Ryanair is threatening to cancel flights to some of its most popular European destinations this summer over the Government’s mandatory hotel quarantine policy.
The Irish budget airline confirmed it was “considering cancelling Irish routes such as those from Paris, Brussels, Rome and Vienna in the coming weeks that are subject to the mandatory hotel quarantine system”.
A spokesperson for the company made the comments to RTÉ in addition to a statement it issued on Friday in which it called on Taoiseach Micheál Martin “to scrap Ireland’s defective hotel quarantine for certain EU countries, and to deliver a roadmap for the re-opening of EU air travel in time for summer holidays.”
The airline called the public health policy “an absurd measure when Ireland has a 500km open land border with the UK.”
“Travellers coming into Ireland can easily avoid designated hotel facility by flying through Belfast or via the many EU countries that are not on Ireland’s hotel quarantine list – making Ireland’s hotel quarantine completely pointless,” the statement read.

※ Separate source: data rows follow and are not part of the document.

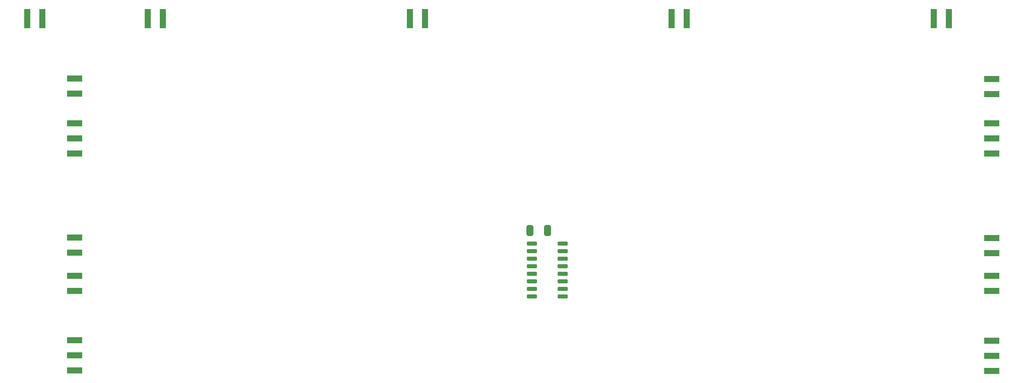
<source format=gbr>
%TF.GenerationSoftware,KiCad,Pcbnew,(6.0.7-1)-1*%
%TF.CreationDate,2022-12-02T15:50:44+01:00*%
%TF.ProjectId,3x8,3378382e-6b69-4636-9164-5f7063625858,rev?*%
%TF.SameCoordinates,Original*%
%TF.FileFunction,Paste,Bot*%
%TF.FilePolarity,Positive*%
%FSLAX46Y46*%
G04 Gerber Fmt 4.6, Leading zero omitted, Abs format (unit mm)*
G04 Created by KiCad (PCBNEW (6.0.7-1)-1) date 2022-12-02 15:50:44*
%MOMM*%
%LPD*%
G01*
G04 APERTURE LIST*
G04 Aperture macros list*
%AMRoundRect*
0 Rectangle with rounded corners*
0 $1 Rounding radius*
0 $2 $3 $4 $5 $6 $7 $8 $9 X,Y pos of 4 corners*
0 Add a 4 corners polygon primitive as box body*
4,1,4,$2,$3,$4,$5,$6,$7,$8,$9,$2,$3,0*
0 Add four circle primitives for the rounded corners*
1,1,$1+$1,$2,$3*
1,1,$1+$1,$4,$5*
1,1,$1+$1,$6,$7*
1,1,$1+$1,$8,$9*
0 Add four rect primitives between the rounded corners*
20,1,$1+$1,$2,$3,$4,$5,0*
20,1,$1+$1,$4,$5,$6,$7,0*
20,1,$1+$1,$6,$7,$8,$9,0*
20,1,$1+$1,$8,$9,$2,$3,0*%
G04 Aperture macros list end*
%ADD10R,2.600000X1.020000*%
%ADD11R,1.020000X3.200000*%
%ADD12RoundRect,0.150000X0.725000X0.150000X-0.725000X0.150000X-0.725000X-0.150000X0.725000X-0.150000X0*%
%ADD13RoundRect,0.250000X-0.325000X-0.650000X0.325000X-0.650000X0.325000X0.650000X-0.325000X0.650000X0*%
G04 APERTURE END LIST*
D10*
%TO.C,J19*%
X182020000Y-79110000D03*
X182020000Y-81650000D03*
%TD*%
%TO.C,J16*%
X27970000Y-95000000D03*
X27970000Y-92460000D03*
X27970000Y-89920000D03*
%TD*%
D11*
%TO.C,J2*%
X40280000Y-35810000D03*
X42820000Y-35810000D03*
%TD*%
D10*
%TO.C,J13*%
X182030000Y-53475000D03*
X182030000Y-56015000D03*
X182030000Y-58555000D03*
%TD*%
D12*
%TO.C,UI1*%
X109936904Y-73635000D03*
X109936904Y-74905000D03*
X109936904Y-76175000D03*
X109936904Y-77445000D03*
X109936904Y-78715000D03*
X109936904Y-79985000D03*
X109936904Y-81255000D03*
X109936904Y-82525000D03*
X104786904Y-82525000D03*
X104786904Y-81255000D03*
X104786904Y-79985000D03*
X104786904Y-78715000D03*
X104786904Y-77445000D03*
X104786904Y-76175000D03*
X104786904Y-74905000D03*
X104786904Y-73635000D03*
%TD*%
D10*
%TO.C,J14*%
X27980000Y-48450000D03*
X27980000Y-45910000D03*
%TD*%
%TO.C,J17*%
X182030000Y-90000000D03*
X182030000Y-92540000D03*
X182030000Y-95080000D03*
%TD*%
D11*
%TO.C,J3*%
X84280000Y-35810000D03*
X86820000Y-35810000D03*
%TD*%
D13*
%TO.C,CI1*%
X104485000Y-71440000D03*
X107435000Y-71440000D03*
%TD*%
D10*
%TO.C,J20*%
X27980000Y-75180000D03*
X27980000Y-72640000D03*
%TD*%
%TO.C,J18*%
X27980000Y-81590000D03*
X27980000Y-79050000D03*
%TD*%
D11*
%TO.C,J10*%
X20080000Y-35810000D03*
X22620000Y-35810000D03*
%TD*%
D10*
%TO.C,J21*%
X182020000Y-72700000D03*
X182020000Y-75240000D03*
%TD*%
%TO.C,J15*%
X182020000Y-45970000D03*
X182020000Y-48510000D03*
%TD*%
%TO.C,J12*%
X27970000Y-58475000D03*
X27970000Y-55935000D03*
X27970000Y-53395000D03*
%TD*%
D11*
%TO.C,J5*%
X172280000Y-35810000D03*
X174820000Y-35810000D03*
%TD*%
%TO.C,J4*%
X128280000Y-35810000D03*
X130820000Y-35810000D03*
%TD*%
M02*

</source>
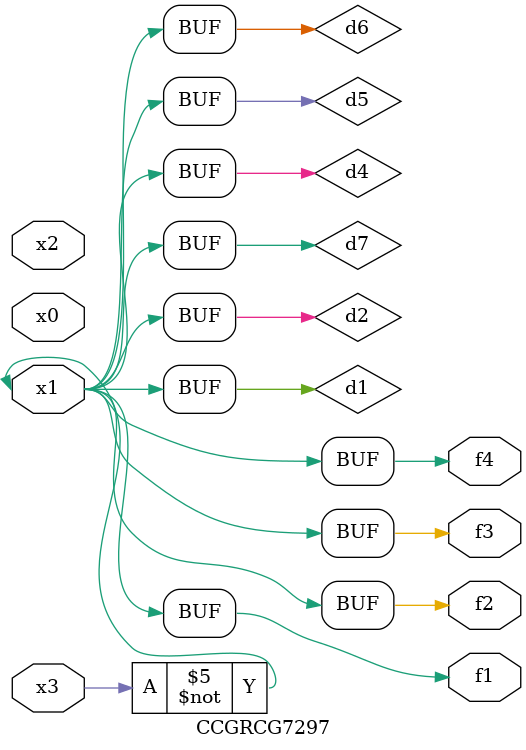
<source format=v>
module CCGRCG7297(
	input x0, x1, x2, x3,
	output f1, f2, f3, f4
);

	wire d1, d2, d3, d4, d5, d6, d7;

	not (d1, x3);
	buf (d2, x1);
	xnor (d3, d1, d2);
	nor (d4, d1);
	buf (d5, d1, d2);
	buf (d6, d4, d5);
	nand (d7, d4);
	assign f1 = d6;
	assign f2 = d7;
	assign f3 = d6;
	assign f4 = d6;
endmodule

</source>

It said Ireland was the only country in the EU implementing the hotel quarantine which it claimed is “damaging Ireland’s international reputation and severely impacting connectivity to and from the country.”
It called on the Government to deliver “clear timelines for the re-opening of EU air travel before the end of May to ensure that all citizens who have been vaccinated are allowed to travel freely and without restrictions.”
Meanwhile, Mr Martin told RTÉ’s The Week in Politics on Sunday that Ireland cannot be “sealed off forever” .
But he said that the current public health advice on foreign travel will only be re-visited in July when it’s expected that the roll-out of the vaccination programme here and across Europe is expected to be well underway.